On November 21, 2018, the Supreme Court of Pennsylvania issued an opinion that could have far-reaching implications both inside and outside the state of Pennsylvania. In its opinion in Dittman v. UPMC, the court ultimately held that an “employer has a legal duty to exercise reasonable care to safeguard its employees’ sensitive personal information stored by the employer on an internet-accessible computer system.”
The Dittman matter involved a class action complaint filed by employees against their employer, the University of Pittsburgh Medical Center and UPMC McKeesport (collectively referred to herein as “UPMC”), wherein they alleged that a data breach occurred due to the negligence and breach of an implied contract against UPMC. Specifically, the employees alleged that their personal and financial information -- including, among other things, names, birth dates and Social Security numbers -- was stolen, which could be used to file fraudulent tax returns. The employees alleged that UPMC undertook a duty of care to safely store their data in light of the fact that UPMC required their information as a condition of employment, and that UPMC breached that duty by failing to adequately protect the data by failing to encrypt the data properly, establish fire walls, and/or implement adequate authentication protocols.

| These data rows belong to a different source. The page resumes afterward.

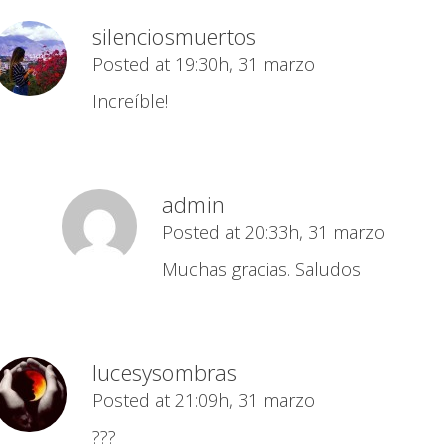
silenciosmuertos
Posted at 19:30h, 31 marzo
Increíble!
admin
Posted at 20:33h, 31 marzo
Muchas gracias. Saludos
lucesysombras
Posted at 21:09h, 31 marzo
???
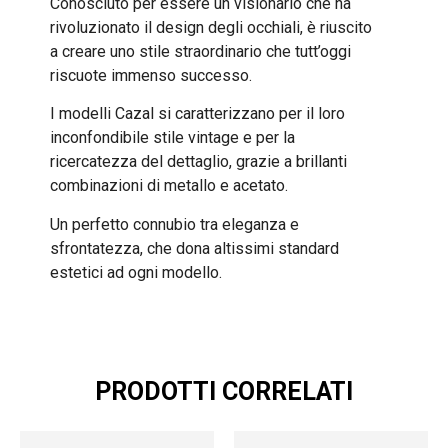
Conosciuto per essere un visionario che ha
rivoluzionato il design degli occhiali, è riuscito
a creare uno stile straordinario che tutt’oggi
riscuote immenso successo.
I modelli Cazal si caratterizzano per il loro
inconfondibile stile vintage e per la
ricercatezza del dettaglio, grazie a brillanti
combinazioni di metallo e acetato.
Un perfetto connubio tra eleganza e
sfrontatezza, che dona altissimi standard
estetici ad ogni modello.
PRODOTTI CORRELATI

In holding that the employees adequately pled a cause of action against UPMC, the Pennsylvania Supreme Court rejected the findings of the lower courts that there was no generally accepted standard of care for protecting data. Indeed, the lower courts seemingly indicated that data breaches were not preventable, and that an employer therefore should not be required to expend significant resources in combating same. The Pennsylvania Supreme Court also rejected UPMC’s argument that the presence of third-party criminality eliminates the duty it owed to its employees, noting that if UPMC realized or should have realized that this third-party conduct might have occurred, they could be held liable. As such, the court held they were not creating a new duty, but rather seeking the “application of an existing duty to a novel factual scenario.”
In reaching its decision, the Pennsylvania Supreme Court sent a strong message that those collecting the personal data of others must undertake reasonable measures to protect the data. The court also warned that the presence of a third-party “bad actor” is insufficient to extinguish that duty, especially in light of today’s cyber landscape.